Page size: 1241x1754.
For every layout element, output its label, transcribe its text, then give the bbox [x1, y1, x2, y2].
════════
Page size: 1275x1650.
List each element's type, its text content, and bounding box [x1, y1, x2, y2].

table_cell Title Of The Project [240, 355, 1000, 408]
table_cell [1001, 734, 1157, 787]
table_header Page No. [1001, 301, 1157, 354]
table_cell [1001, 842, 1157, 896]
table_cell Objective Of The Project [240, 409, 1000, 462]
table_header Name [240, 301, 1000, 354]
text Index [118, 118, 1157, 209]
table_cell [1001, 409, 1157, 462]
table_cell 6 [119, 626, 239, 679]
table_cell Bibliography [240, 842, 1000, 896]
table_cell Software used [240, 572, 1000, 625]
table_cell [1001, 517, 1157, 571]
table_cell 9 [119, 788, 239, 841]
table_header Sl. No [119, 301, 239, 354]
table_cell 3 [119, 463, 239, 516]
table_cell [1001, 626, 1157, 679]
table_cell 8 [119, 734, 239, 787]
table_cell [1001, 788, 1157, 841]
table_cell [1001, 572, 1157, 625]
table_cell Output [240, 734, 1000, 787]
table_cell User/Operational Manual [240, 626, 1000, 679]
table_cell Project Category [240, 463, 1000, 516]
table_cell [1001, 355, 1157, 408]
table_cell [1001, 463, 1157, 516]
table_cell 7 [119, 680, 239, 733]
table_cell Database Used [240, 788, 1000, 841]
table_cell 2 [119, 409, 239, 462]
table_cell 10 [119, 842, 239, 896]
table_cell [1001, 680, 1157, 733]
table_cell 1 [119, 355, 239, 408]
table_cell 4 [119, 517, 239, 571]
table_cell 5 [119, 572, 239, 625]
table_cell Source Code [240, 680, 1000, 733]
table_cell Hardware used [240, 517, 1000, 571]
════════
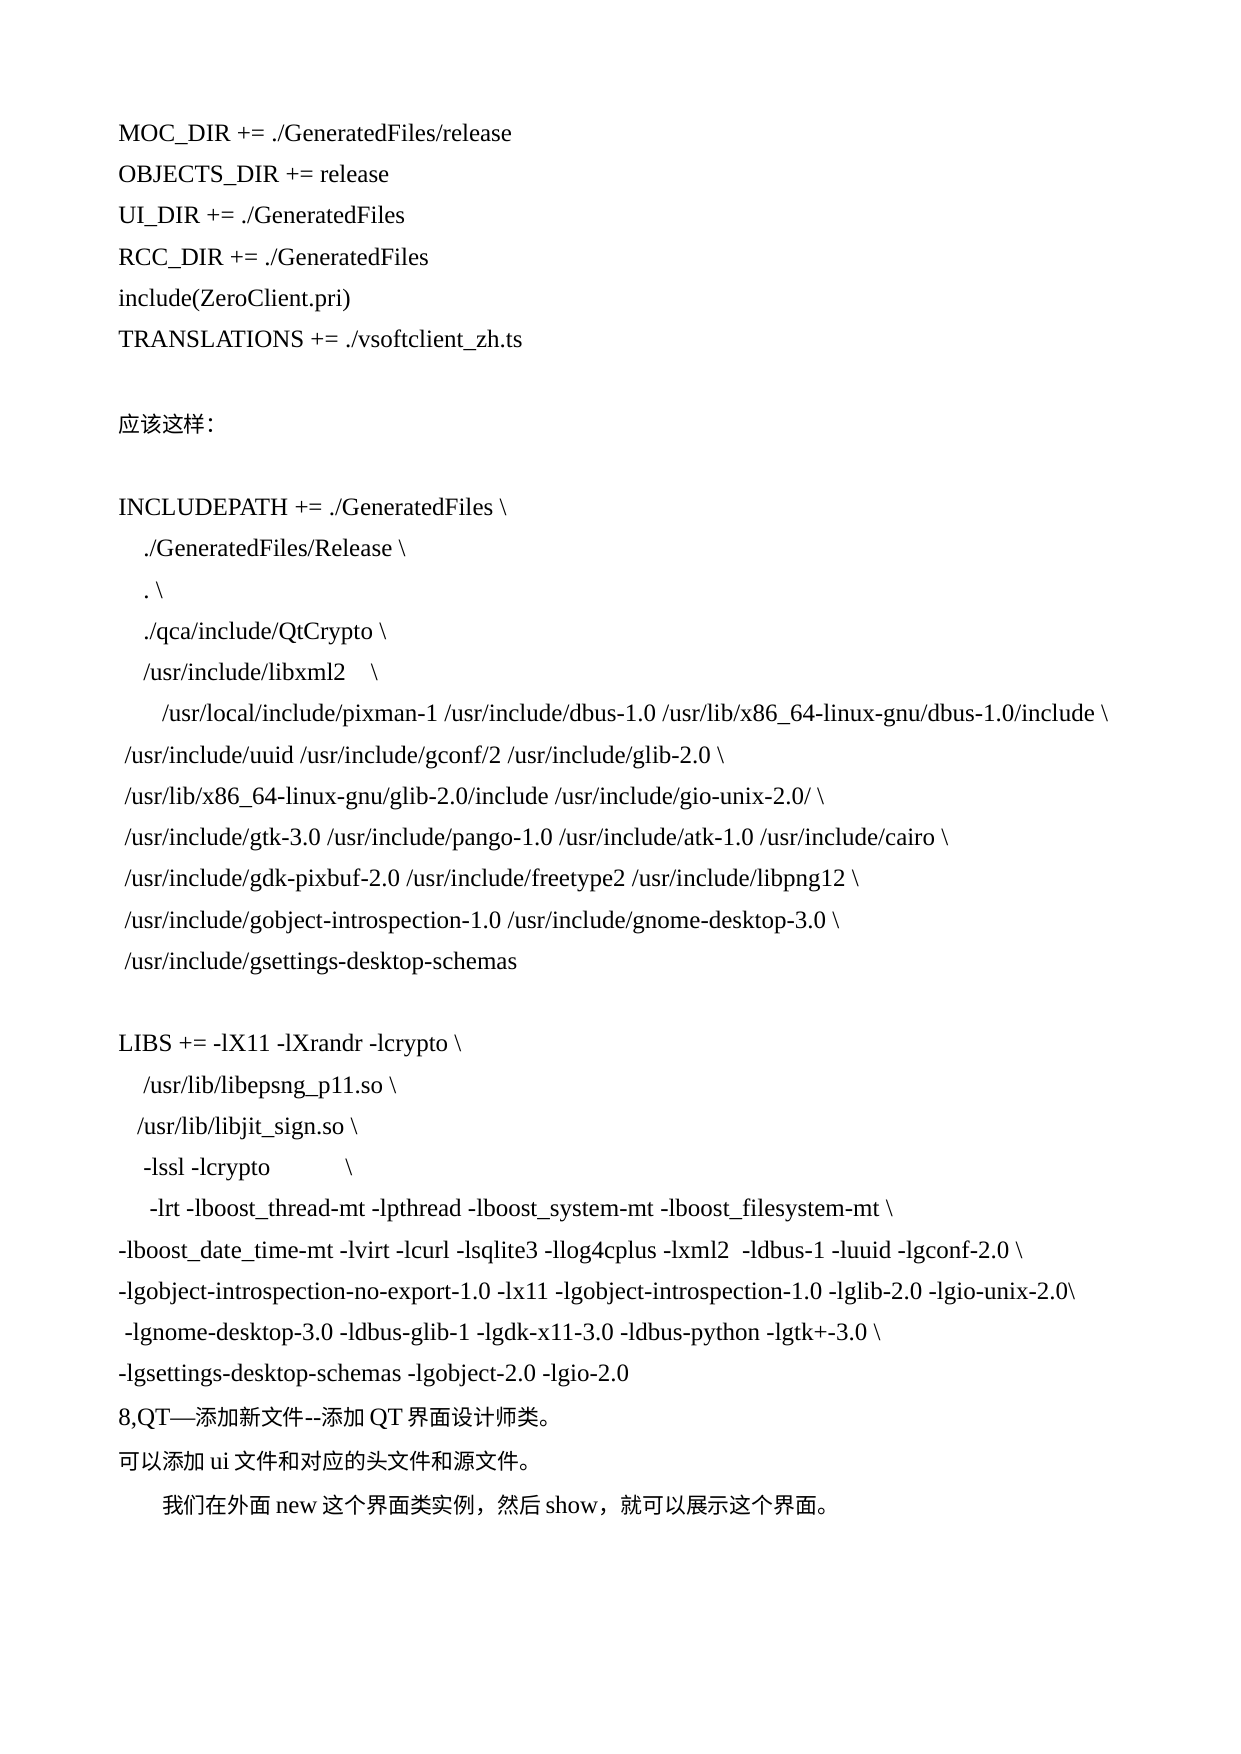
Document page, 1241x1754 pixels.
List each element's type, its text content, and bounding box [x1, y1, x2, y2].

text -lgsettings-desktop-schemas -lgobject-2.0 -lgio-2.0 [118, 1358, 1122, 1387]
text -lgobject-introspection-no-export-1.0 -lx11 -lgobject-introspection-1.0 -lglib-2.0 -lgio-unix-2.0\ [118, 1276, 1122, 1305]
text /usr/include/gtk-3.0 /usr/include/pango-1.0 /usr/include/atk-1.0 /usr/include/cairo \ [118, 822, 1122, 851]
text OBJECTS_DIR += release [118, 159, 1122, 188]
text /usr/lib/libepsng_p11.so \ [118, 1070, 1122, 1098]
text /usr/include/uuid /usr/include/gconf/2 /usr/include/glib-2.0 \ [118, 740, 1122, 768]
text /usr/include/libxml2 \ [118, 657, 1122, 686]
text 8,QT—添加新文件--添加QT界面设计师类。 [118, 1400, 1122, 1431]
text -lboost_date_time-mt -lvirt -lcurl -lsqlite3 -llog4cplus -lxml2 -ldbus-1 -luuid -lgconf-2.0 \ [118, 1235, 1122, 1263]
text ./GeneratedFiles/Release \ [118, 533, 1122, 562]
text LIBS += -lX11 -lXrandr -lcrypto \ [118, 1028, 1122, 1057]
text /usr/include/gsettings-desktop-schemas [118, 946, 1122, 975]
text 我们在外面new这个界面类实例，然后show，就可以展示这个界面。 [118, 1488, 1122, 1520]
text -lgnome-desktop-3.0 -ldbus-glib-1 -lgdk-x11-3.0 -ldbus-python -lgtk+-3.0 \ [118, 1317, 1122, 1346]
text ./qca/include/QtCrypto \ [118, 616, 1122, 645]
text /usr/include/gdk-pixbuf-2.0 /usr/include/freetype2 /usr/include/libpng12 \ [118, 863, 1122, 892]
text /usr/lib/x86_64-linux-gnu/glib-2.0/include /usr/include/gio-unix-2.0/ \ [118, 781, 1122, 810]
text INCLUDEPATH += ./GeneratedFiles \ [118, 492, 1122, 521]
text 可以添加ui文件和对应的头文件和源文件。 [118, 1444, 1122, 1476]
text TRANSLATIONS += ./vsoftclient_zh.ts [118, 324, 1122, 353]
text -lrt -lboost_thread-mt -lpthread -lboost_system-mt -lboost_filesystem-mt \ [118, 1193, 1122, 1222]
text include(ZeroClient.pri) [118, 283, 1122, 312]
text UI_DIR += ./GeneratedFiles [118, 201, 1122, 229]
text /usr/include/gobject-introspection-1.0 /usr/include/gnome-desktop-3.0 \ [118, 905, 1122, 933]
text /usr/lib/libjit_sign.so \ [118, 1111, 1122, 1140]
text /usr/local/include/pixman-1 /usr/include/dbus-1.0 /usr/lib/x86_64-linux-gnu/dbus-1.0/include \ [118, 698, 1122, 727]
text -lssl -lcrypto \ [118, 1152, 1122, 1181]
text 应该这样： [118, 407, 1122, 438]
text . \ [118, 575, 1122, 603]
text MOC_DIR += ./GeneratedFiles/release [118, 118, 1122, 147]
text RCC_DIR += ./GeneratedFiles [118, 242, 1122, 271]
════════
WRITTEN PROBLEM »
Reproduce the lines from the one containing "Document page, 1241x1754 pixels." up to and including the one containing "text 8,QT—添加新文件--添加QT界面设计师类。 [118, 1400, 1122, 1431]", replacing "/usr/include/libxml2" with "/usr/local/include/libxml2" and leaving everything else unchanged.

OUTPUT OF THE EXERCISE »
Document page, 1241x1754 pixels.
List each element's type, its text content, and bounding box [x1, y1, x2, y2].

text -lgsettings-desktop-schemas -lgobject-2.0 -lgio-2.0 [118, 1358, 1122, 1387]
text -lgobject-introspection-no-export-1.0 -lx11 -lgobject-introspection-1.0 -lglib-2.0 -lgio-unix-2.0\ [118, 1276, 1122, 1305]
text /usr/include/gtk-3.0 /usr/include/pango-1.0 /usr/include/atk-1.0 /usr/include/cairo \ [118, 822, 1122, 851]
text OBJECTS_DIR += release [118, 159, 1122, 188]
text /usr/lib/libepsng_p11.so \ [118, 1070, 1122, 1098]
text /usr/include/uuid /usr/include/gconf/2 /usr/include/glib-2.0 \ [118, 740, 1122, 768]
text /usr/local/include/libxml2 \ [118, 657, 1122, 686]
text 8,QT—添加新文件--添加QT界面设计师类。 [118, 1400, 1122, 1431]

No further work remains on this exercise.